The proof that Barack Obama is not clairvoyant is his selection of Rahm Emanuel as his Chief of Staff. Rahm was to deliver strong and subtle messages to members of Congress, both sides of the aisle. Who knew that the Republicans would undertake a process of self-destruction that includes truculent no-ism? Rahm is completely ineffective at this point, but you can see his hesitating hyper-political influence in the question of what to do about torture. Rahm thinks he still has those motivate Congress duties. Fortunately, it has worked out differently, so Mr. Emanuel's caution about irritating the Health Care Base in the Democratic Party is so much froth on an empty beer can. I believe President Obama will have several Chiefs of Staff and that Mr. Emanuel will soon enough be back in Chicago running for the House seat he vacated to take on this work.

The proof that Barack Obama is not immune to pressure is his willingness to put out in the public the so-called "torture memos," knowing full well that once the chickens are allowed to go "free range" there will be endless trouble. Obama does not want to risk the recovery or health care or immigration or social security reform on torture show trials, and you don't want that either, so Obama has opened the door enough, for right now, to get the conversation going and to get the hotheads to identify and exhaust themselves. As a poker player, President Obama is as good as Greider has ever seen and much better than he understands.

But in poker there is a flinch factor. It is called "the tell." The cable television poker players wear wrap-around sunglasses, propeller hats, anything to take away the likelihood of an opposing player noticing his "tell." Every player has one (or many), so it is not a question of bearing down on one's disguise.
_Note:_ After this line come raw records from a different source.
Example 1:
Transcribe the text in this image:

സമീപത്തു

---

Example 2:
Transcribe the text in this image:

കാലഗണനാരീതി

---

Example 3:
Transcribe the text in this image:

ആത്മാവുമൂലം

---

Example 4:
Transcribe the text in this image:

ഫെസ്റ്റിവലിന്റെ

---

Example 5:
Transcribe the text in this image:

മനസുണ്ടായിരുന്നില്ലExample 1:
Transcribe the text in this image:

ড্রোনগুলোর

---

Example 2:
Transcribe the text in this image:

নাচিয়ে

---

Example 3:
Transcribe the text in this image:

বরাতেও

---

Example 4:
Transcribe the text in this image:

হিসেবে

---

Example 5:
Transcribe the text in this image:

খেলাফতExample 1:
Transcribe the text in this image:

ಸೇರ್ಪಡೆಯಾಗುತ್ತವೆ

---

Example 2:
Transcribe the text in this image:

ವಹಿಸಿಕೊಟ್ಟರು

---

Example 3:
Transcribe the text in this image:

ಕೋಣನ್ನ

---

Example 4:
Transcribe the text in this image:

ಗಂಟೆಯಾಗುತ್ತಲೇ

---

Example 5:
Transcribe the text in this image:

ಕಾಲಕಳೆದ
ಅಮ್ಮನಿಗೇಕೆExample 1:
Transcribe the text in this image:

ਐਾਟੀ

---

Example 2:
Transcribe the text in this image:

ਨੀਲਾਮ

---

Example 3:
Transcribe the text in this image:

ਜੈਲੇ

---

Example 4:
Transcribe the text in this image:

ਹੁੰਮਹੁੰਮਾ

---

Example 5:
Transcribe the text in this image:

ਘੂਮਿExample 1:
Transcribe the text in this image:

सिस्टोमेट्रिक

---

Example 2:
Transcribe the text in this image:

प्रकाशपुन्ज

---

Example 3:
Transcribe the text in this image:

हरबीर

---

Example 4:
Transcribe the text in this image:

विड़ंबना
It is a question of keeping the noise sufficiently loud that the "tell" is engulfed and virtually impossible to see amid the activity.

The activity is this: the administration is still forming and the principals are busy finding, cleaning, and testing the levers and strings, unearthing the Cheneyite "left-behinds." In a sense, President Obama (under the most intense scrutiny ever put on a President in his first three months) is temporizing until he can put his lieutenants out there with full confidence ... or sufficient body armor! You can "tell" this by the way Secretary Gates (a holdover and completely at ease in his own office) takes initiatives and speaks without President Obama there to prop him up. The rest, with the exception of Secretary Hillary Clinton, whose activities as ambassador plenipotentiary are deliberately personal and exceptionally unrelated to the organization beneath her, are biding their time and getting set to act.

So, what is Barack Obama's "tell?" It would not be good for me to say until you have your bets on the table, until you are committed to this hand, until you know who the big dog really is and where the bigger stacks of chips are. But, I will give you a muffled hint: Barack Obama is President. Think about it.